My friend Sheila is a Canadian blogger, speaker, and book author. Her husband Keith is a pediatrician who got his dream job at a teaching hospital just three years before they became official empty nesters. As Sheila’s platform grew, they found it difficult to connect relationally.  Keith believes Sheila has a vital and unique ministry, so he quit his “dream job” to go part-time in their hometown, freeing up his schedule to travel with and support Sheila. They came to the conclusion that “we don’t need the money, but we do need the marriage.” It’s a beautiful way to live out the second half of marriage.

Kevin and Karen Miller write these powerful words about rediscovering joint ministry: “We hunger for this today: cooperating together, meshing, working like a mountain climbing team, ascending the peak of our dream, and then holding each other at the end of the day.  God has planted this hunger deep within every married couple.  It’s more than a hunger for companionship.  It’s more than a hunger to create new life.  It’s a third hunger, a hunger to do something significant together.  According to God’s Word, we were joined to make a difference.  We were married for a mission.”

Being “married for a mission” can revitalize a lot of marriages in which the partners think they suffer from a lack of compatibility; my suspicion is that many of these couples actually suffer from a lack of purpose. Jesus’ words given to individuals is perhaps even truer in marriage: when we give away our life, we find it. When we focus outside our marriage, we end up strengthening our marriage.

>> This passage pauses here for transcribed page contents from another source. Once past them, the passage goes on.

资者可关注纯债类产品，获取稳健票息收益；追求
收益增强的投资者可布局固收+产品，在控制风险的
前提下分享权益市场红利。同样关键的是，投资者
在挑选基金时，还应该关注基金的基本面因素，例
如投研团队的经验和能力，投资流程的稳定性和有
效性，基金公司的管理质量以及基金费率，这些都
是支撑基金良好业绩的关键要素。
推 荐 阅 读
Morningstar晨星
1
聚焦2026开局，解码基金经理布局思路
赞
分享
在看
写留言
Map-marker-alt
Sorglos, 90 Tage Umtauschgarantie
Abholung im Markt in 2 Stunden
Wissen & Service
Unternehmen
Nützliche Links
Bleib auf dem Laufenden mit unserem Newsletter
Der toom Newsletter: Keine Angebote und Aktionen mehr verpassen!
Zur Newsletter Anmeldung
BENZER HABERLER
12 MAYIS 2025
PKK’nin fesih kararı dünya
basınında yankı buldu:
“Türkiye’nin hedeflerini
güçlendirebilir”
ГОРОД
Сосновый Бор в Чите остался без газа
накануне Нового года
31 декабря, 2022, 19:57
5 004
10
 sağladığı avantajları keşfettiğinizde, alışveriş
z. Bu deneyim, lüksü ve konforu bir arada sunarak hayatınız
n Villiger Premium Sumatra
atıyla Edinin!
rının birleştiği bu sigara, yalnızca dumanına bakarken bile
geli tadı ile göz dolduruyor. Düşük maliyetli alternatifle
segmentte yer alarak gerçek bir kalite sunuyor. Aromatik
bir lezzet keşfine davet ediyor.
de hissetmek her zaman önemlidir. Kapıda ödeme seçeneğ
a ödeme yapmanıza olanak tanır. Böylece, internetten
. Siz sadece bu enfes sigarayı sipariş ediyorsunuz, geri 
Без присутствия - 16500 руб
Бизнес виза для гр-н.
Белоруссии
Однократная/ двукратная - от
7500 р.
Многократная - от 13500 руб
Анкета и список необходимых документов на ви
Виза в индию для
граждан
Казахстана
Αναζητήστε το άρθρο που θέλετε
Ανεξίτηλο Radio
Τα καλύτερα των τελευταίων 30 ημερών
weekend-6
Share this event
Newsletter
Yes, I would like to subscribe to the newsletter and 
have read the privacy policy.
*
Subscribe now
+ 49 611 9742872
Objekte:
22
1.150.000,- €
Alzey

The second half of marriage provides a wonderful opportunity to “recalibrate” and rebuild your marriage on the back of shared mission. Whether you seek to become the sports/coaching couple, the Bible study leading couple, the local school mentors couple, or the hiking club couple, using extra time for a divine purpose refuels marriage, passion, appreciation, and fulfillment. It can revolutionize a marriage. You know you can’t “re-create” the initial infatuation you felt thirty-five years ago, but you can create and re-create the even more powerful bond of purpose and spiritual mission.

A woman once told me, “I have found that when my husband and I focus on our own needs, and whether they’re being met, our marriage begins to self-destruct.  But when we are ministering together, we experience, to the greatest extent we’ve known, that ‘the two shall become one.’”

The Second Half of Marriage: Many Paths

None of these callings are necessarily exclusive. You can resurrect paused dreams, carve out time for grandkids, double down on your work for God’s Kingdom, and still take an occasional trip overseas. But if, while you were reading the above, you felt your heart “spike” at the mention of one of them, go with that first and reach out from there. Read this article together and talk about which point made you spontaneously respond, “We need to do that…”

Because I think God’s work on this planet is paramount, I do hope that every empty nest couple will eventually find their way to the last point, investing their time in a new or more focused mutual ministry. As empty nesters, we can step in where younger parents can’t and end up renewing our own mature marriages even while serving younger marriages.

The danger of using the “empty nest” moniker is that it defines this season of our lives as devoid of something (i.e., “empty”); once our kids are grown, our marriage isn’t just empty of kids; it’s full of promise for a new future. Let’s take advantage of that.